Don Francisco, Guerra y Fabián volvieron a la antesacristía, y antes de llegar a la puerta, el beneficiado se persignó de hombro a hombro y de la frente a la cintura, diciendo al madrileño con escandalizada admiración: «¡Pero usted, Sr. D. Ángel, da la mano a ese hombre!».

-¿Por qué no?

-Vamos, vamos; ya no me queda nada que ver en este gracioso mundo. ¡A ése pillastre le da usted su mano!

-Y no sólo le doy la mano, sino que le he pedido perdón por una ofensa grave que le inferí.

-¡Perdón a ese tunante, zapa! Si es tan malo como su hermano, como no sea peor.

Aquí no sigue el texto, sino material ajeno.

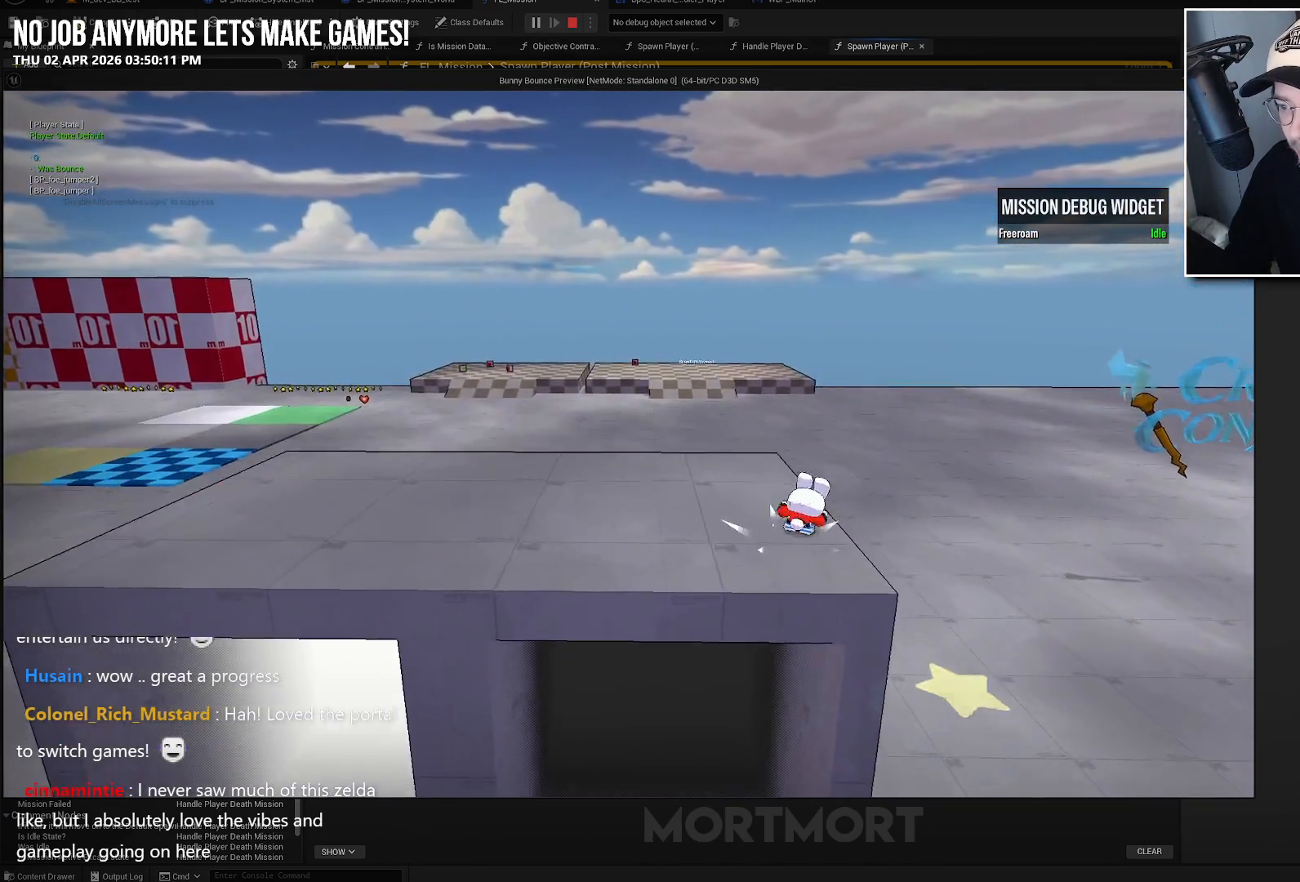
{"buttons": [], "left_stick": "down-left", "right_stick": "center", "events": [[100, "B", "up"], [100, "L2", "up"], [183, "left_stick", "down-right"], [300, "right_stick", "up"], [350, "left_stick", "down-left"], [450, "right_stick", "center"]]}
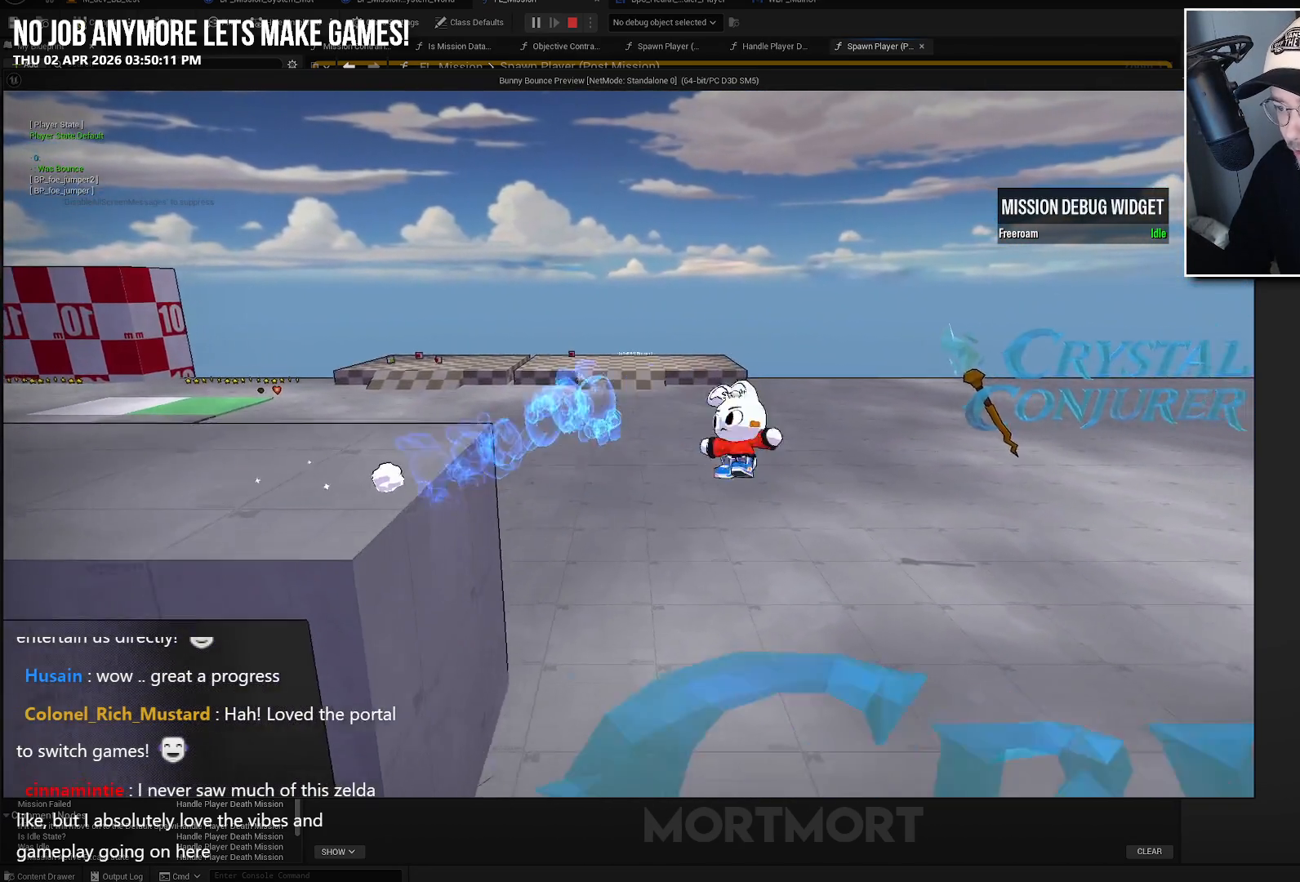
{"buttons": [], "left_stick": "down-left", "right_stick": "up", "events": [[83, "X", "down"], [233, "X", "up"], [450, "right_stick", "up"]]}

Perdón, sí... con una vara de fresno.

-Cada cual mira estas cosas a su modo y según su conciencia.

Don Francisco volvió a persignarse y a invocar a la Virgen del Sagrario, mirando con profunda lástima a su amigo, el cual se despidió fríamente, saliendo por la puerta de los Leones, después de hacer genuflexión ante la Capilla Mayor. El clérigo y el salmista le miraban desde la puerta de la antesacristía, y antes de que saliera le pusieron su comentario.

-¡Cuando yo te digo, Fabián, que este D. Ángel o D. Diablo no rige, no rige bien!

-¡Anda, morena! ¿Pues y lo que dicen de que va a fundar una orden para hombres y mujeres de ambos sexos?

-Así saldrá ella. ¡Buena estará la orden, sí, buena, buena! Apuesto que será para proteger a toda esta pillería, so pretexto de enmendarla y corregirla, o para poner a mesa y mantel a tantísimo holgazán. En cambio, los verdaderos necesitados, los que llevan a cuestas una familia numerosa, como tú y yo... no tocamos pito en esas magnas funciones de la caridad de teatro. Pero déjate estar, que allá nos lo dará Dios con creces, y cuando cerremos el ojo, nuestro rinconcito en la Bienaventuranza Eterna no hay quien nos lo quite. Anima super astra quiescit. Con que... consolarse: La una. Adiós, hijo mío; vámonos en demanda del sacrosanto puchero.